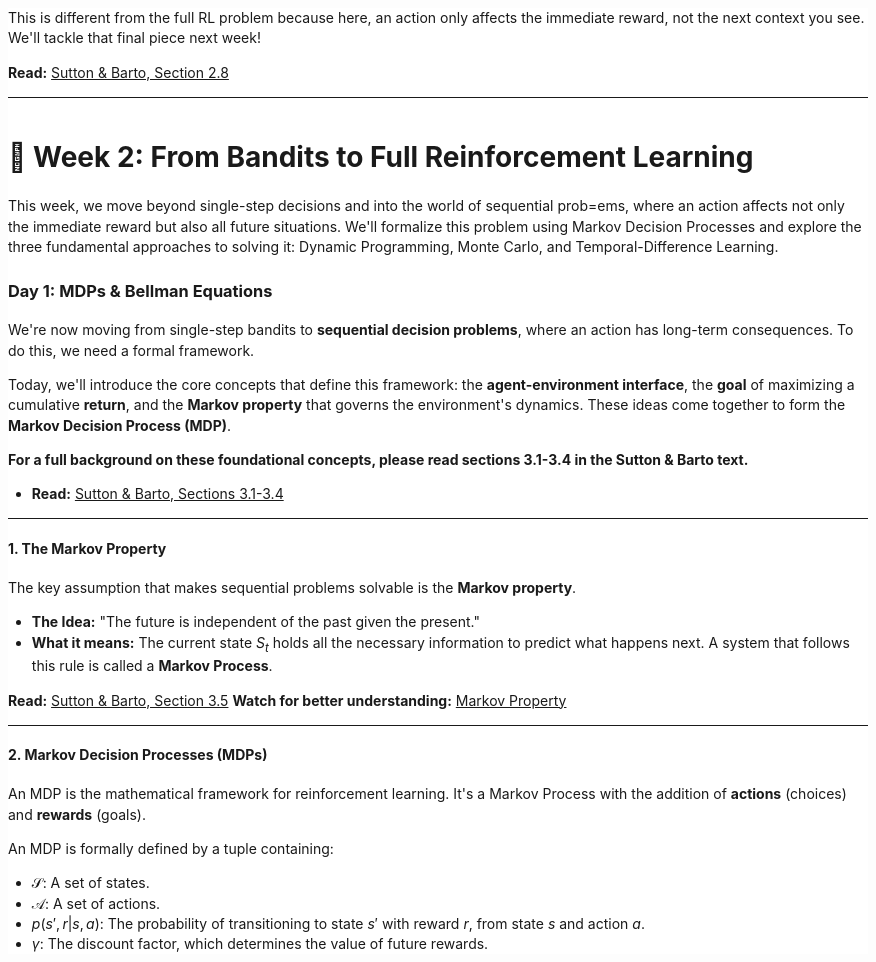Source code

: This is different from the full RL problem because here, an action only affects the immediate reward, not the next context you see. We'll tackle that final piece next week!

**Read:** [Sutton & Barto, Section 2.8](https://web.stanford.edu/class/psych209/Readings/SuttonBartoIPRLBook2ndEd.pdf)

***

<a id="week2"></a>
# 🦝 Week 2: From Bandits to Full Reinforcement Learning

This week, we move beyond single-step decisions and into the world of sequential prob=ems, where an action affects not only the immediate reward but also all future situations. We'll formalize this problem using Markov Decision Processes and explore the three fundamental approaches to solving it: Dynamic Programming, Monte Carlo, and Temporal-Difference Learning.

<a id="week2-day1"></a>
### Day 1: MDPs & Bellman Equations

We're now moving from single-step bandits to **sequential decision problems**, where an action has long-term consequences. To do this, we need a formal framework.

Today, we'll introduce the core concepts that define this framework: the **agent-environment interface**, the **goal** of maximizing a cumulative **return**, and the **Markov property** that governs the environment's dynamics. These ideas come together to form the **Markov Decision Process (MDP)**.

**For a full background on these foundational concepts, please read sections 3.1-3.4 in the Sutton & Barto text.**
* **Read:** [Sutton & Barto, Sections 3.1-3.4](https://web.stanford.edu/class/psych209/Readings/SuttonBartoIPRLBook2ndEd.pdf)

---

#### 1. The Markov Property
The key assumption that makes sequential problems solvable is the **Markov property**.

* **The Idea:** "The future is independent of the past given the present."
* **What it means:** The current state $S_t$ holds all the necessary information to predict what happens next. A system that follows this rule is called a **Markov Process**.

**Read:** [Sutton & Barto, Section 3.5](https://web.stanford.edu/class/psych209/Readings/SuttonBartoIPRLBook2ndEd.pdf)
**Watch for better understanding:** [Markov Property](https://www.youtube.com/watch?v=1meaW5GxUbY)

---

#### 2. Markov Decision Processes (MDPs)
An MDP is the mathematical framework for reinforcement learning. It's a Markov Process with the addition of **actions** (choices) and **rewards** (goals).

An MDP is formally defined by a tuple containing:
* $\mathcal{S}$: A set of states.
* $\mathcal{A}$: A set of actions.
* $p(s', r | s, a)$: The probability of transitioning to state $s'$ with reward $r$, from state $s$ and action $a$.
* $\gamma$: The discount factor, which determines the value of future rewards.

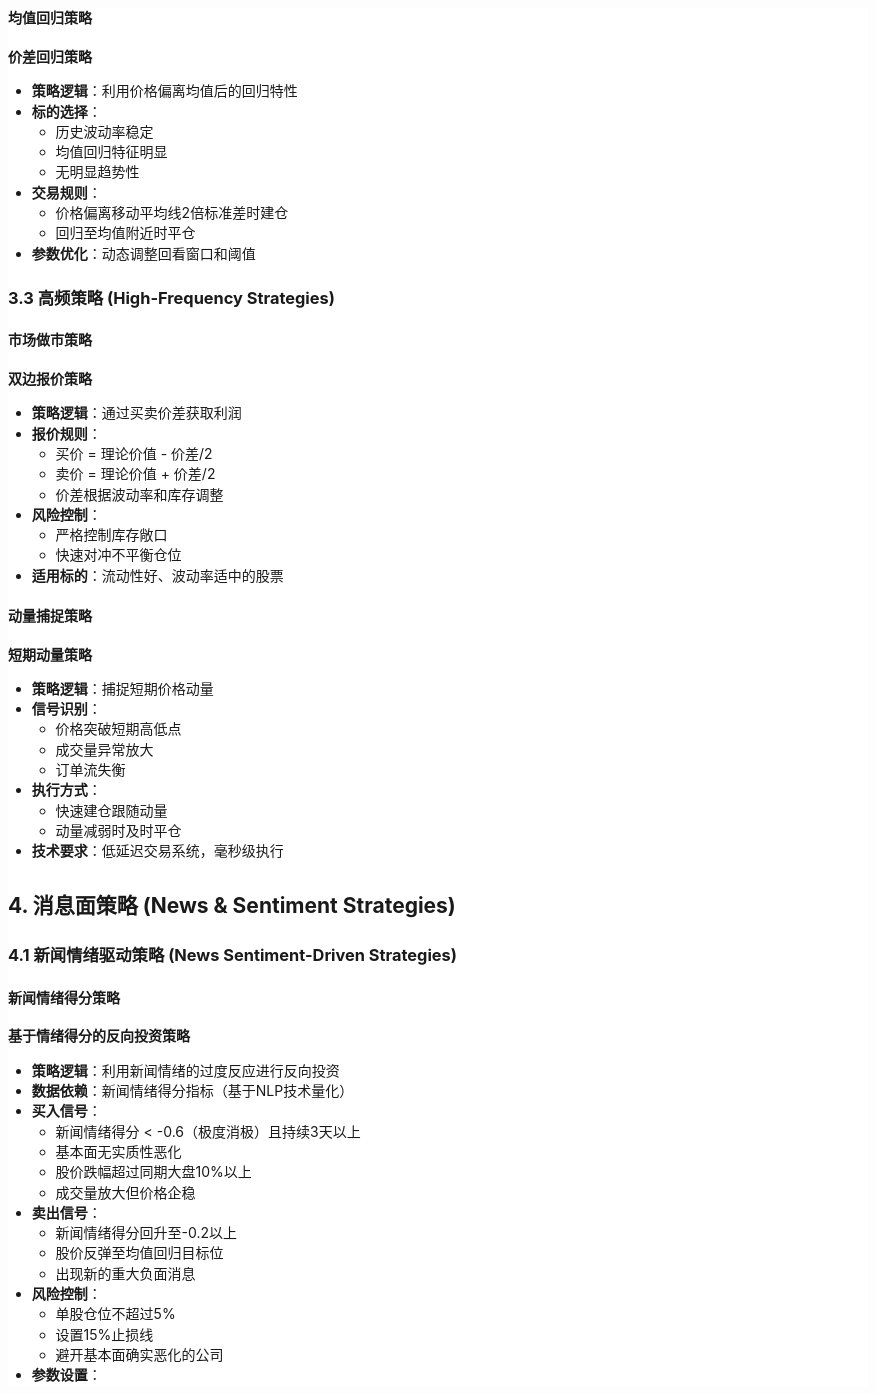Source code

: #### 均值回归策略

**价差回归策略**
- **策略逻辑**：利用价格偏离均值后的回归特性
- **标的选择**：
  - 历史波动率稳定
  - 均值回归特征明显
  - 无明显趋势性
- **交易规则**：
  - 价格偏离移动平均线2倍标准差时建仓
  - 回归至均值附近时平仓
- **参数优化**：动态调整回看窗口和阈值

### 3.3 高频策略 (High-Frequency Strategies)

#### 市场做市策略

**双边报价策略**
- **策略逻辑**：通过买卖价差获取利润
- **报价规则**：
  - 买价 = 理论价值 - 价差/2
  - 卖价 = 理论价值 + 价差/2
  - 价差根据波动率和库存调整
- **风险控制**：
  - 严格控制库存敞口
  - 快速对冲不平衡仓位
- **适用标的**：流动性好、波动率适中的股票

#### 动量捕捉策略

**短期动量策略**
- **策略逻辑**：捕捉短期价格动量
- **信号识别**：
  - 价格突破短期高低点
  - 成交量异常放大
  - 订单流失衡
- **执行方式**：
  - 快速建仓跟随动量
  - 动量减弱时及时平仓
- **技术要求**：低延迟交易系统，毫秒级执行

## 4. 消息面策略 (News & Sentiment Strategies)

### 4.1 新闻情绪驱动策略 (News Sentiment-Driven Strategies)

#### 新闻情绪得分策略

**基于情绪得分的反向投资策略**
- **策略逻辑**：利用新闻情绪的过度反应进行反向投资
- **数据依赖**：新闻情绪得分指标（基于NLP技术量化）
- **买入信号**：
  - 新闻情绪得分 < -0.6（极度消极）且持续3天以上
  - 基本面无实质性恶化
  - 股价跌幅超过同期大盘10%以上
  - 成交量放大但价格企稳
- **卖出信号**：
  - 新闻情绪得分回升至-0.2以上
  - 股价反弹至均值回归目标位
  - 出现新的重大负面消息
- **风险控制**：
  - 单股仓位不超过5%
  - 设置15%止损线
  - 避开基本面确实恶化的公司
- **参数设置**：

════════════════════

EXERCISE BRIEF —
How many of the lines above contain the string "Markov"? Case matters; give only the number.

ANSWER SPACE —
8